For passengers heading to secondary and tertiary destinations in the Philippines, Mactan-Cebu offers a much better transit experience than Manila. Philippine carriers are also keen to encourage international passengers to transit at Mactan-Cebu rather than congested Manila, where airlines are better off focusing on the local market, given the limited ability to add capacity.

The recent opening of Terminal 2 further widens the gap between Mactan-Cebu and Manila, providing an even better experience for connecting passengers. The new terminal is spacious and has a unique resort style design. Extensive retail and food options are available, providing connecting passengers a level of service that has not previously been offered at any Philippine airport.

Other Philippine airports have also been expanding their international networks and new international airports are preparing to open, including a new airport on Bohol Island (which is also located in Central Visayas). However, the other secondary international airports in the Philippines are much smaller, they do not have extensive domestic networks, and will attract a relatively small share of visitor arrivals with a focus on niche local markets.

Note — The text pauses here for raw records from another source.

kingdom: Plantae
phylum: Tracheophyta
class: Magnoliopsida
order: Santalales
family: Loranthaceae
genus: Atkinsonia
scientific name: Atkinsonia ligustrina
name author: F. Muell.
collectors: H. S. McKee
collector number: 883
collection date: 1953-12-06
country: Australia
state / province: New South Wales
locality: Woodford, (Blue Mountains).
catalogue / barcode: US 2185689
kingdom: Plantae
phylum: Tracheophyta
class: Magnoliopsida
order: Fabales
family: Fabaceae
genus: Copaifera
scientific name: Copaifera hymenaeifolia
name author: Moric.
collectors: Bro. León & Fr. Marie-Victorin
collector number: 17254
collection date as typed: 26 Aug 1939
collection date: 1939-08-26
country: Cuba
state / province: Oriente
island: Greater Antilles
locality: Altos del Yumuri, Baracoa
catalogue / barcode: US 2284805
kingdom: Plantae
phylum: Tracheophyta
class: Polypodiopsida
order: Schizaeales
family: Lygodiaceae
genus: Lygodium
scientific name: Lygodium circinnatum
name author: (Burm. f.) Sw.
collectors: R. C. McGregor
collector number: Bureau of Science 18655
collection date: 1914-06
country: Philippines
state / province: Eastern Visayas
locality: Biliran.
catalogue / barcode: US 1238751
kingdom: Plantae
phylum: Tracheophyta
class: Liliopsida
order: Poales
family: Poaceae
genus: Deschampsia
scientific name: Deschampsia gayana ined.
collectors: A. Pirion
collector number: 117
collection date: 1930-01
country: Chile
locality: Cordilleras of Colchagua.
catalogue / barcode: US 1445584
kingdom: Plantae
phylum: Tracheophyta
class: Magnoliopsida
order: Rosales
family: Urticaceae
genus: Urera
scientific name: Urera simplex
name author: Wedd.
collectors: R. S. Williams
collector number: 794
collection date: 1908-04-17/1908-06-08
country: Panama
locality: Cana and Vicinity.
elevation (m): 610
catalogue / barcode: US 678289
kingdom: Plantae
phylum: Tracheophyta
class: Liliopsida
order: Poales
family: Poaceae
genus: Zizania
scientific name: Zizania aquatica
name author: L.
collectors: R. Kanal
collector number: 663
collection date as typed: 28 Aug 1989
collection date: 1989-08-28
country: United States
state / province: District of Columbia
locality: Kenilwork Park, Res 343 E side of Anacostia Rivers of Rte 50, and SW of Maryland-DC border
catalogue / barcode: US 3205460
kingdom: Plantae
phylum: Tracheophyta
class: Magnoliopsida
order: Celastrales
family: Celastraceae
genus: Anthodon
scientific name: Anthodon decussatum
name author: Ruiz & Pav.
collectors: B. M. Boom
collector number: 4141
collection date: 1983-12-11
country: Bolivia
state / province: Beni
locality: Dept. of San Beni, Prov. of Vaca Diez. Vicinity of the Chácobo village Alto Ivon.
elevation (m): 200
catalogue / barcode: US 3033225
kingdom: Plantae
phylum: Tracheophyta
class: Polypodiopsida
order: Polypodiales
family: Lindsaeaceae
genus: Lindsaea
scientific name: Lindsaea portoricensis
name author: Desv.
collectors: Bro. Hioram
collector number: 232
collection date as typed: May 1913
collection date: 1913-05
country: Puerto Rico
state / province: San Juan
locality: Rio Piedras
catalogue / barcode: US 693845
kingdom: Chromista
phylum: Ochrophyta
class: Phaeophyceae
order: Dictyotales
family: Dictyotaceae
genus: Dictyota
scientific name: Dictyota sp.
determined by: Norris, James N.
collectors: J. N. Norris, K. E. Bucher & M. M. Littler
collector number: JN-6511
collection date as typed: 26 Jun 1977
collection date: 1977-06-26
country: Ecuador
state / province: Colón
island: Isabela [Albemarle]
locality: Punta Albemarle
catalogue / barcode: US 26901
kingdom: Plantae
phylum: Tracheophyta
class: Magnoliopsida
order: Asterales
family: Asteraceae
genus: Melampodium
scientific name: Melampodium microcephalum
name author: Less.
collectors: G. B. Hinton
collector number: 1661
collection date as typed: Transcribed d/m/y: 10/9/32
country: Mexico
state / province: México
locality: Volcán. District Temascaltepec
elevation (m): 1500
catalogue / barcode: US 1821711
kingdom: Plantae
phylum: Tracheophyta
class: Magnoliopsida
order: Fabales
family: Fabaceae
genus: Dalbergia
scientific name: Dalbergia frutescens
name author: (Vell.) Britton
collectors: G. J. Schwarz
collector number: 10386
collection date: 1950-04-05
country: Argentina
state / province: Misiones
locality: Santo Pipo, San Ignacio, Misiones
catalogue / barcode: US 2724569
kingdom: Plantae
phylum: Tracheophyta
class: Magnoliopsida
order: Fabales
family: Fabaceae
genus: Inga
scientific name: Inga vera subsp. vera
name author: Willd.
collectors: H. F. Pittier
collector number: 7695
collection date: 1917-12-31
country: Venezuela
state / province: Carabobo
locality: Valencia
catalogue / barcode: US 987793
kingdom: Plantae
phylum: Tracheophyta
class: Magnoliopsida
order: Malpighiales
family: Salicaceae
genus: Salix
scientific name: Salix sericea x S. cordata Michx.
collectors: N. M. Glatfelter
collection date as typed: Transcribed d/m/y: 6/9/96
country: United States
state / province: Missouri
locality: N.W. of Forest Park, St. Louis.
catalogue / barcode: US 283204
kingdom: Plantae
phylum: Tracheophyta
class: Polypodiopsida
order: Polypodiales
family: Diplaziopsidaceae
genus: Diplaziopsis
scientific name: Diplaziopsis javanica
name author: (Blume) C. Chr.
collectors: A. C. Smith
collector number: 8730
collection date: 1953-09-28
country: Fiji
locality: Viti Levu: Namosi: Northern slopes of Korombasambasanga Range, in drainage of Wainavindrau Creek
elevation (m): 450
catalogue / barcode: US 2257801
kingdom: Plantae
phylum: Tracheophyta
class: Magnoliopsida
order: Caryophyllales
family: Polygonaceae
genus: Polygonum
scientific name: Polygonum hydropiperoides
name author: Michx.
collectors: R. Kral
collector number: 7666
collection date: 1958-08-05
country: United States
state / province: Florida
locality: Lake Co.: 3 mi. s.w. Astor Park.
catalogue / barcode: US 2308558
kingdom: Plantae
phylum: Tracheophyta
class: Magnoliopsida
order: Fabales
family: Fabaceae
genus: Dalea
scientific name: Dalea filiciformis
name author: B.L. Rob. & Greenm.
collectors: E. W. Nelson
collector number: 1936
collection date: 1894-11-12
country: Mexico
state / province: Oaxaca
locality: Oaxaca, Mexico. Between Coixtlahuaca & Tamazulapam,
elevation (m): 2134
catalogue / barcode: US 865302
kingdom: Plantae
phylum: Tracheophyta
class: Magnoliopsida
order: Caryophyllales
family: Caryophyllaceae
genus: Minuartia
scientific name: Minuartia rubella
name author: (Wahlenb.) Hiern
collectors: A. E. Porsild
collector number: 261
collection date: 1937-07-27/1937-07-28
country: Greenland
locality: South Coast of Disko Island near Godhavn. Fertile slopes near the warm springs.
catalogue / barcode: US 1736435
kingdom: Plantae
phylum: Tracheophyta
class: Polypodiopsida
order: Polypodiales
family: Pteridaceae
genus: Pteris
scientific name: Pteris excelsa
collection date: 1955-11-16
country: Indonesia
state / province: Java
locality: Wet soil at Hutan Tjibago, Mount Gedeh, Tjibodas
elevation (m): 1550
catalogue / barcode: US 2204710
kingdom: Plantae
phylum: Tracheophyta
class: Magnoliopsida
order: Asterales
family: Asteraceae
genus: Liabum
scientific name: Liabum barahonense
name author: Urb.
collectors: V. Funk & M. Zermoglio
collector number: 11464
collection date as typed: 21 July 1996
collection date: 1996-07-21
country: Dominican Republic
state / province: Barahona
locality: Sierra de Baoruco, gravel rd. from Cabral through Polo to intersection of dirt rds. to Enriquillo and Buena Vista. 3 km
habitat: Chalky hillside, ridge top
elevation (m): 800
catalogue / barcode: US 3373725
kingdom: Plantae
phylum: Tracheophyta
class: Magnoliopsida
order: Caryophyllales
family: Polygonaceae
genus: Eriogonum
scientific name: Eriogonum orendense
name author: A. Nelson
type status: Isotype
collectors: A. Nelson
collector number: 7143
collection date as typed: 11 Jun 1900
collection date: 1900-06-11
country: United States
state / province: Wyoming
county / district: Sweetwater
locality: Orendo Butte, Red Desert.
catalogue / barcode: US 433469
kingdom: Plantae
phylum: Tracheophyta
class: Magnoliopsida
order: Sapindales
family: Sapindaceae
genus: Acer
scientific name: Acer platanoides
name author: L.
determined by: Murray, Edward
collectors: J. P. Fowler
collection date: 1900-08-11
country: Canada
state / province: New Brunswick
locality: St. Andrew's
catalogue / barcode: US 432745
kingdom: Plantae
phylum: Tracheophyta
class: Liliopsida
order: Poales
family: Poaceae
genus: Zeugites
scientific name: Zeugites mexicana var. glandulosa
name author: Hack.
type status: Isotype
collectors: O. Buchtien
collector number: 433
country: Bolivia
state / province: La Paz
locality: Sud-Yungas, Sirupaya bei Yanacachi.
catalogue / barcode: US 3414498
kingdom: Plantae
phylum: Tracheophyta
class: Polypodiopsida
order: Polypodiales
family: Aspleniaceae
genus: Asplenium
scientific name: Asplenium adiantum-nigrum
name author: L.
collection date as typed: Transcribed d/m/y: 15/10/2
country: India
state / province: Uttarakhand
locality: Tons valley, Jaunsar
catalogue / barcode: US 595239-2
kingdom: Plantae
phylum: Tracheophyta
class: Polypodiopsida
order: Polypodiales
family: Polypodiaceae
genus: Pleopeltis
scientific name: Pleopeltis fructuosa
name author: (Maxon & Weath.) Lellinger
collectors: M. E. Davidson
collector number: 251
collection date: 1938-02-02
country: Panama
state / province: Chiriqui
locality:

See related report: Philippines: new international airport at Panglao/Bohol boosts tourism

Mactan-Cebu has the capacity to continue growing

Mactan-Cebu has successfully positioned itself as the second major gateway to the Philippines, adding two million annual international passengers over the past four years. Manila is still much larger and has seven times the international passenger traffic. However, Mactan-Cebu will gradually close the gap with Manila because it has invested in the capacity to support growth, whereas Manila remains constrained.

Terminal 2 has ample capacity to support further international growth for the next several years. Even if Mactan-Cebu's international passenger traffic doubles again, the new terminal will still be operating slightly below capacity.

However, GMR-Megawide will need to continue investing in expansion to remain ahead of the growth curve. The original (now exclusively domestic) terminal is still operating above its design capacity, despite all international flights moving to Terminal 2.

The airport will need to expand its domestic terminal capacity and soon will also have to start planning a further international expansion if international traffic continues to grow rapidly.